Lo scontento nella Striscia di Gaza si può attribuire anche al rinvio delle elezioni palestinesi tanto attese?

I palestinesi subiscono una situazione di paralisi politica che va avanti da ormai 16 anni. Abu Mazen aveva indetto le elezioni solo per ragioni diplomatiche, sapendo perfettamente che non avrebbero mai avuto luogo, poiché, se così fosse stato, avrebbe perso per sempre, a causa delle fratture interne al suo partito, il suo ruolo di leader. Quando la gestione delle forze di polizia durante i tumulti nella Città Santa si è rivelata un fallimento, Hamas ne ha sùbito approfittato per innescare l’escalation di violenza e sottolineare il proprio ruolo egemonico sia nell’enclave che nei Territori. Quale occasione migliore per il gruppo islamico, proprio nel momento esatto in cui il presidente dell’Anp, cancellando la corsa alle urne, dimostrava la sua debolezza? Attaccando Israele, i leader di Hamas hanno puntato a dimostrare che, a differenza dei “colleghi” di Fatah, inefficaci nel loro immobilismo, sono disposti a tutto pur di lottare per il popolo palestinese, sia nella Striscia che nella Cisgiordania.

Da specialista nella risoluzione di conflitti, cosa si sarebbe potuto evitare prima di arrivare a questo punto?

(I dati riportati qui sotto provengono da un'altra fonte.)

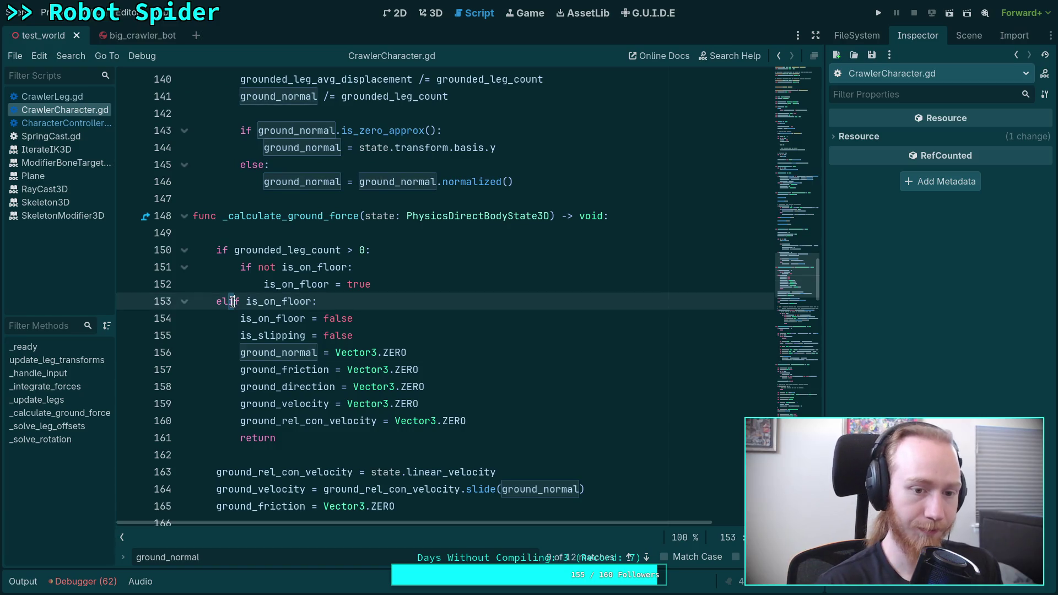
type("se:")
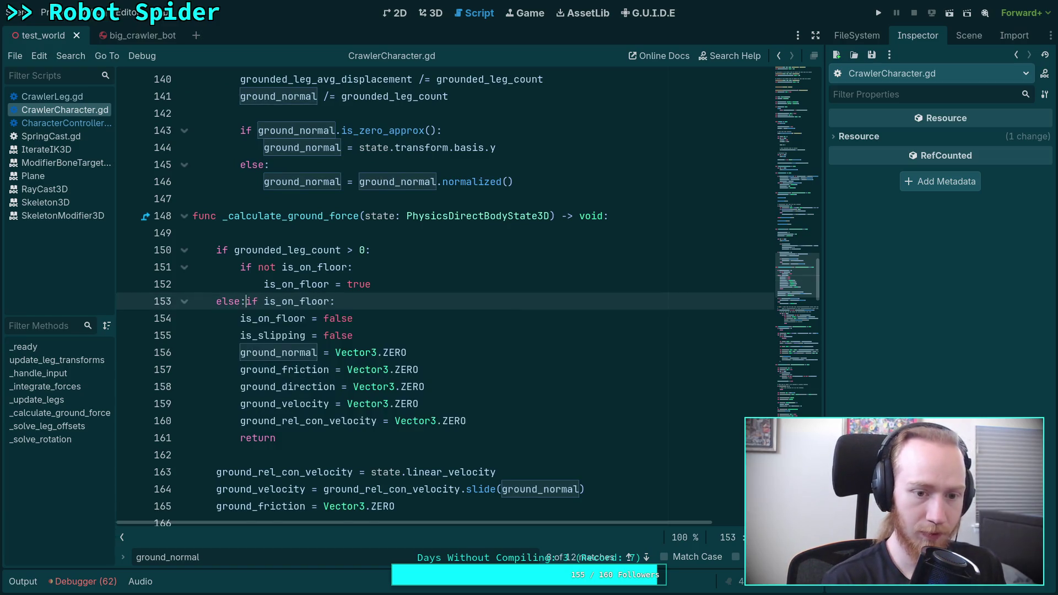
key("Return")
left_click_drag(240, 334, 466, 437)
key("Tab")
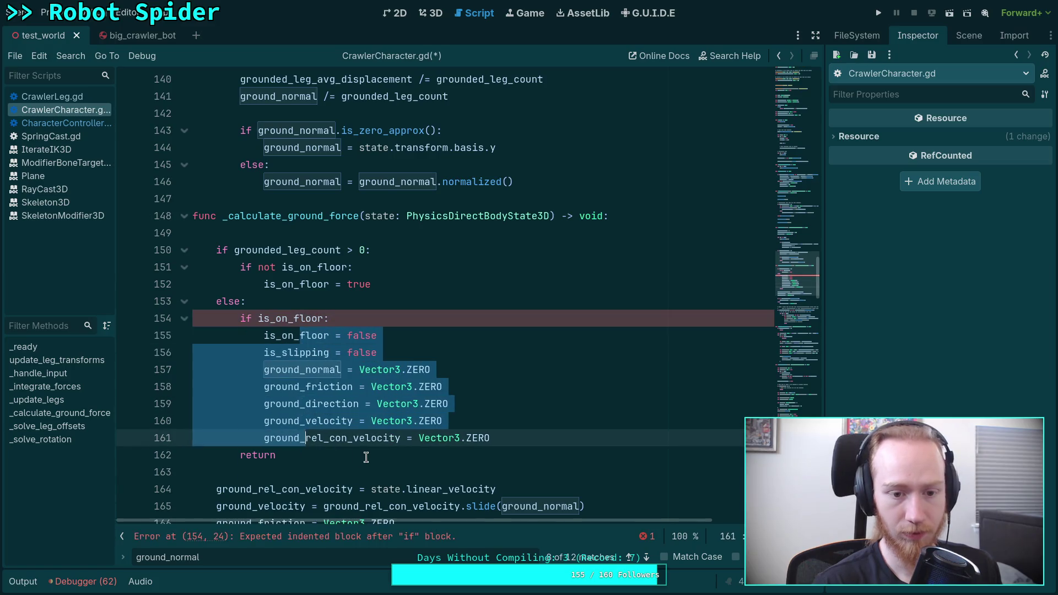
left_click(276, 455)
key("ctrl+s")
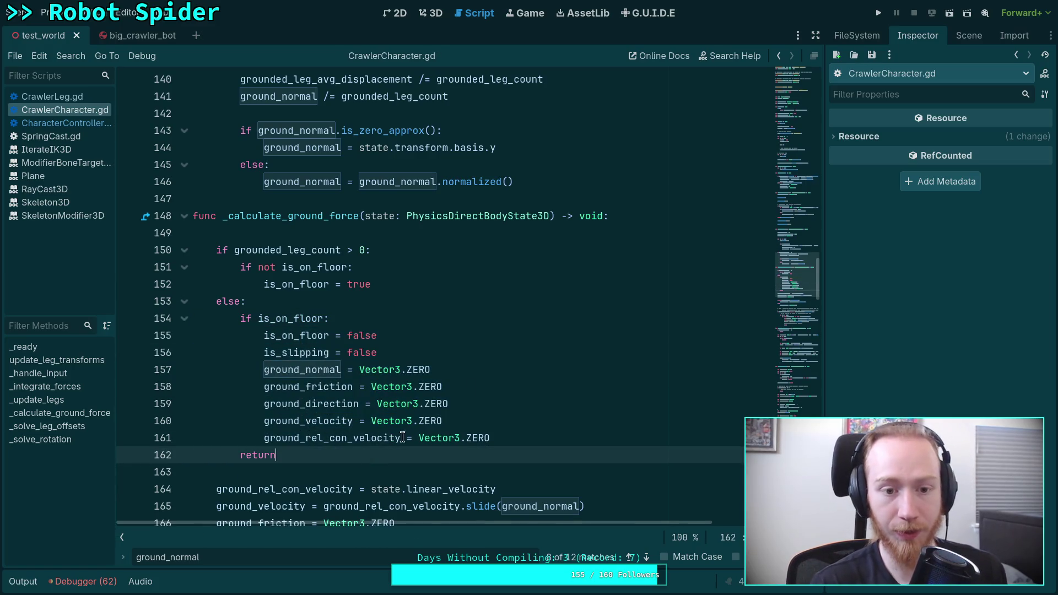
left_click(878, 13)
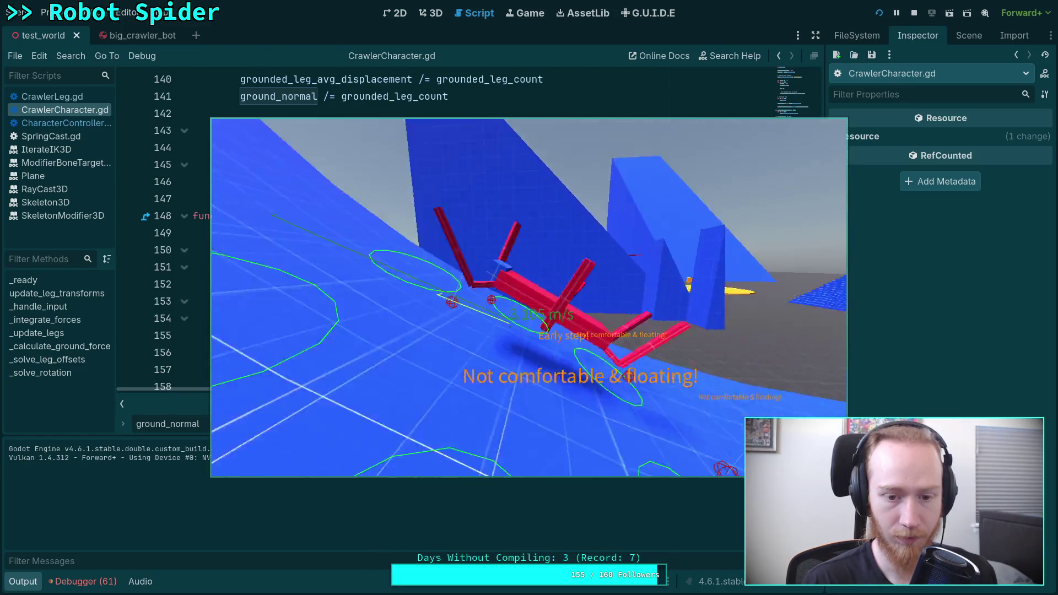
Step: Review the running game's errors, stop it, and switch to the Crawler Bot notes workspace
left_click(82, 582)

Peres diceva: “Io non sono esperto di arabi ma so che non sono così differenti dai popoli che ci sono nel resto del mondo, inclusi gli israeliani”. Anch’io credo che l’approccio “umano” sia cruciale in ogni pratica politica, sia dentro che fuori dal Paese. Ma per proseguire con quanto si era cominciato ad Oslo, e che da allora è stato completamente congelato, è necessario tornare al tavolo dei negoziati e garantire uno Stato ai palestinesi. Se non esiste un orizzonte verso cui guardare per portare avanti il processo di pace, la frustrazione di un popolo non può che portare a un’eterna spirale dell’odio.